The organizations submitting the proposals would be asked to provide and operate the equipment, which would detect the presence of right whales and immediately transmit the information to Vineyard Wind.

The acoustic monitoring is part of the company’s Jan. 22 agreement with three conservation groups to adopt seasonal restrictions on pile driving when right whales are likely to be in the area, based on on-board observers, acoustic monitoring and boat and airplane surveys.

The company agreed to seasonal restrictions on geophysical surveys during and after construction, and slower boat speeds, all tied to the presence of right whales in the area. The company also committed to report observations and acoustic detection of right whales to federal officials and to use technology that minimizes noise.

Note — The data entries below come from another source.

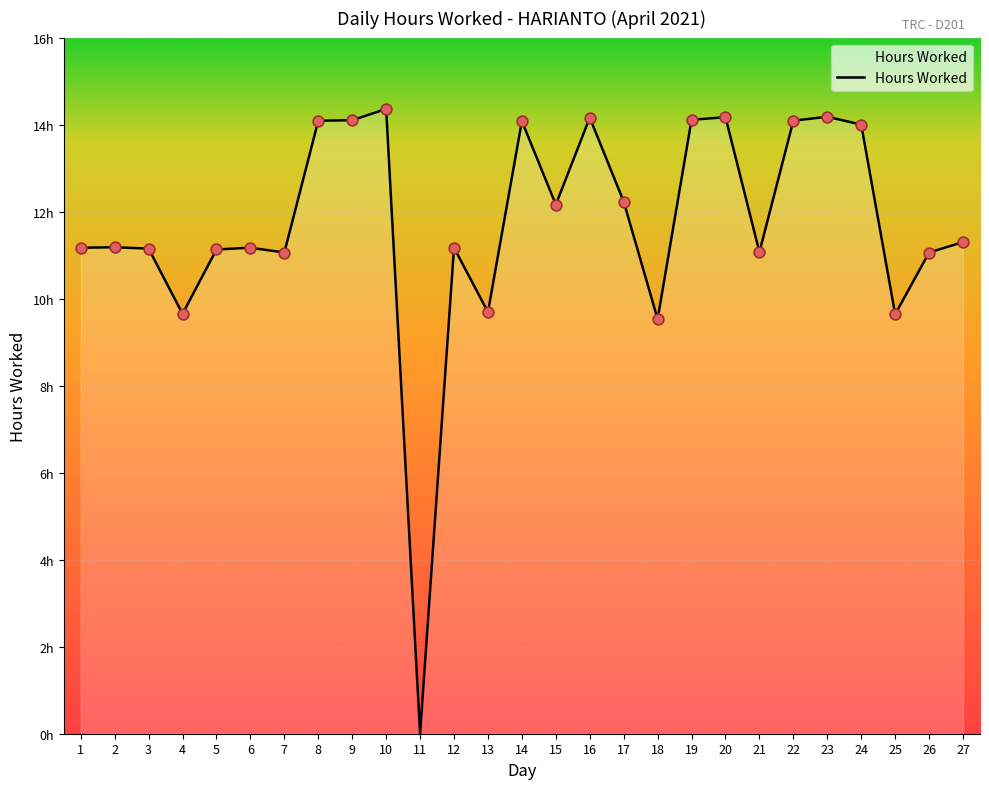

Is this an area chart (filled region under the line)?

Yes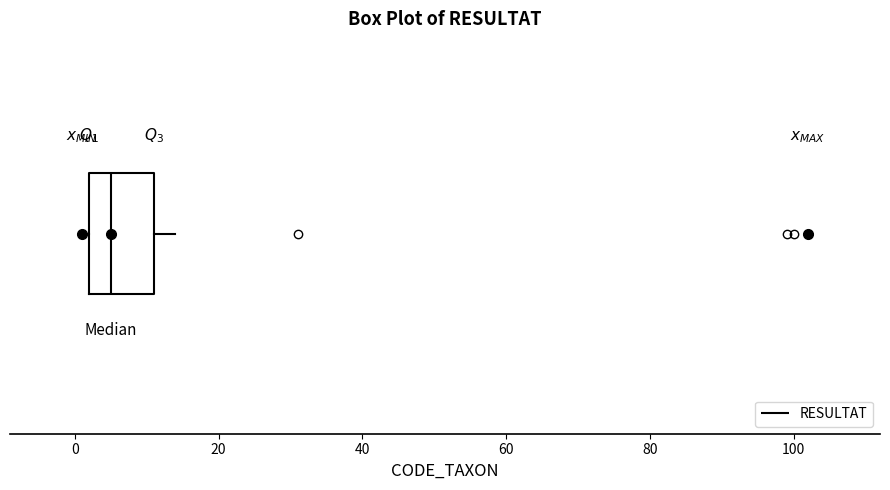

Where does the right whisker of the box end on the x-axis? The values are not printed on the chart, so give them approximately, as read against the axis.

14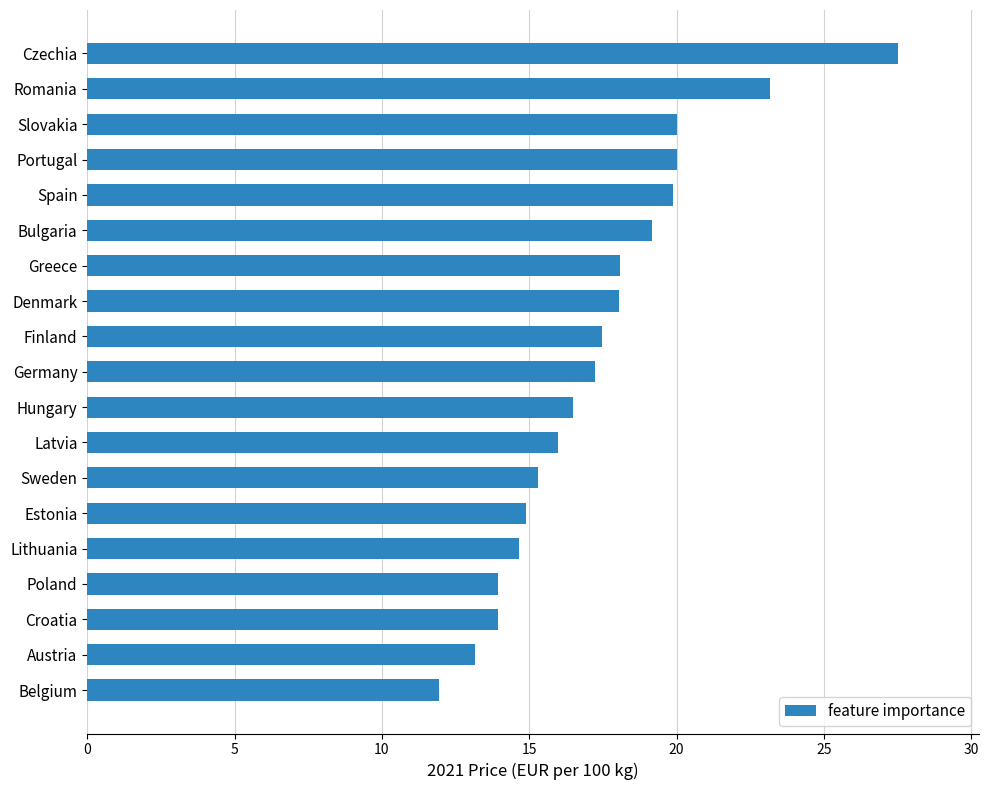

How many bars are there in total?

19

In the agreement, Vineyard Wind also committed $3 million to develop and use technologies to protect the whales and other marine mammals that could be adopted for future offshore wind projects.

The company is on track to start construction this year on an 84-turbine wind farm about 15 miles south of Martha’s Vineyard, according to company officials.

The right whales, estimated with a total population of 411, migrate annually along the East Coast from Florida to Canada and are considered at risk of extinction within several decades due to injuries and deaths from ships strikes and becoming wrapped in fishing rope, according to researchers and federal regulators responsible for the whales’ protection.